Ok here is what I got for the y component, I am not sure if this one is right:

(E_i)_y = E_isin\theta_i = \frac{1}{4\pi\epsilon_{0}}\frac{\Delta Q}{r_{i}^{2}}sin\theta_i

r = \sqrt{y_{i}^{2} + x^{2}}

sin\theta_i = \frac{y_{i}}{\sqrt{y_{i}^{2} + x^{2}}}

(E_i)_y = \frac{1}{4\pi\epsilon_{0}}\frac{\Delta Q}{y_{i}^{2} + x^{2}}\frac{y_{i}}{\sqrt{y_{i}^{2} + x^{2}}}

= \frac{1}{4\pi\epsilon_{0}}\frac{y_{i}\Delta Q}{(y_{i}^{2} + x^{2})^{3/2}}

E_y = \sum^{N}_{i = 1}(E_i)_y = \frac{1}{4\pi\epsilon_{0}}\sum^{N}_{i = 1}\frac{y_{i}\Delta Q}{(y_{i}^{2} + x^{2})^{3/2}}

\Delta Q = \lambda\Delta y = (\frac{Q}{L})\Delta y

E_y = \frac{\frac{Q}{L}}{4\pi\epsilon_{0}}\sum^{N}_{i = 1}\frac{y_{i}\Delta y}{(y_{i}^{2} + x^{2})^{3/2}}

= \frac{\frac{Q}{L}}{4\pi\epsilon_{0}}\int_{0}^{L}\frac{ydy}{(y^{2} + x^{2})^{3/2}}

= \frac{\frac{Q}{L}}{4\pi\epsilon_{0}}\frac{y}{y\sqrt{y^{2} + x^{2}}}\left|_{0}^{L}

= \frac{\frac{Q}{L}}{4\pi\epsilon_{0}}\left[\frac{L}{L\sqrt{L^{2} + x^{2}}} - \frac{0}{0\sqrt{0^{2} + x^{2}}}\right]

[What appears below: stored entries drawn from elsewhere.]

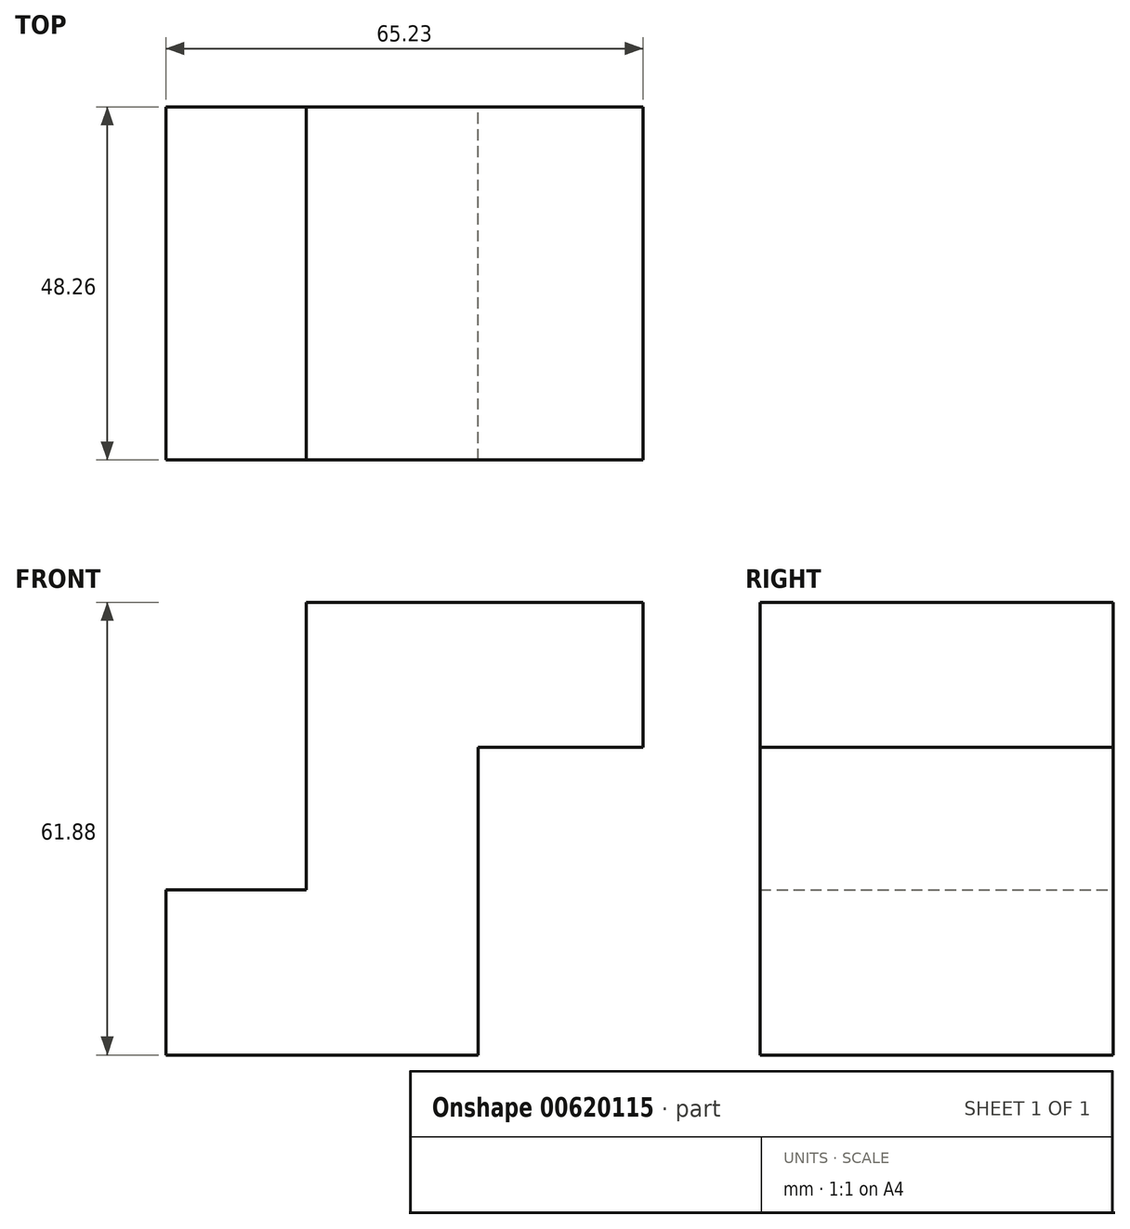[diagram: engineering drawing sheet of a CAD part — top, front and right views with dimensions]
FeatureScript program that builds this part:
annotation { "Feature Type Name" : "Feature", "Feature Type Description" : "" }
export const myFeature = defineFeature(function(context is Context, id is Id, definition is map)
    precondition{}
    {
        {
            var Q0;
            Q0=qCreatedBy(makeId("Front.planeOp"),FACE);
            var sketch = newSketch(context, id + "F0", { "sketchPlane" : qUnion([Q0])});
            skLineSegment(sketch, "E0", {"start": v(-52.27, 39.32) * mm, "end": v(-6.25, 39.32) * mm});
            skLineSegment(sketch, "E1", {"start": v(-6.25, 39.32) * mm, "end": v(-6.25, 19.5) * mm});
            skLineSegment(sketch, "E2", {"start": v(-6.25, 19.5) * mm, "end": v(-28.8, 19.5) * mm});
            skLineSegment(sketch, "E3", {"start": v(-28.8, 19.5) * mm, "end": v(-28.8, -22.56) * mm});
            skLineSegment(sketch, "E4", {"start": v(-28.8, -22.56) * mm, "end": v(-71.48, -22.56) * mm});
            skLineSegment(sketch, "E5", {"start": v(-71.48, -22.56) * mm, "end": v(-71.48, 0) * mm});
            skLineSegment(sketch, "E6", {"start": v(-71.48, 0) * mm, "end": v(-52.27, 0) * mm});
            skLineSegment(sketch, "E7", {"start": v(-52.27, 0) * mm, "end": v(-52.27, 39.32) * mm});
            skSolve(sketch);
        }
        {
            var Q0;
            Q0=makeQuery(id+"F0.imprint","IMPRINT",FACE,{"disambiguationData":[TD([[makeQuery(id+"F0.imprint","IMPRINT",EDGE,{"derivedFrom":sQuery(id+"F0.wireOp",EDGE,"E0")}),-1.0]])]});
            extrude(context, id + "F1", {"entities" : qUnion([Q0]), "depth" : 48.26 * mm, "offsetDistance" : 25.4 * mm});
        }
    });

= \frac{1}{4\pi\epsilon_{0}}\frac{Q}{L\sqrt{L^{2} + x^{2}}}

 

[Doc Al]

= \frac{\frac{Q}{L}}{4\pi\epsilon_{0}}\int_{0}^{L}\frac{ydy}{(y^{2} + x^{2})^{3/2}}

Good.

= \frac{\frac{Q}{L}}{4\pi\epsilon_{0}}\frac{y}{y\sqrt{y^{2} + x^{2}}}\left|_{0}^{L}

Cancel those y's. (And be careful with the sign of the integral.)

 

[KillerZ]

Ok, I made the changes:

= -\frac{\frac{Q}{L}}{4\pi\epsilon_{0}}\frac{1}{\sqrt{y^{2} + x^{2}}}\left|_{0}^{L}

= -\frac{\frac{Q}{L}}{4\pi\epsilon_{0}}\left[\frac{1}{\sqrt{L^{2} + x^{2}}} - \frac{1}{\sqrt{0^{2} + x^{2}}}\right]

= -\frac{\frac{Q}{L}}{4\pi\epsilon_{0}}\left[\frac{1}{\sqrt{L^{2} + x^{2}}} - \frac{1}{\sqrt{x^{2}}}\right]

 

[Doc Al]

That looks good. Move that outside minus sign inside. (Switch the order of subtraction in the brackets.)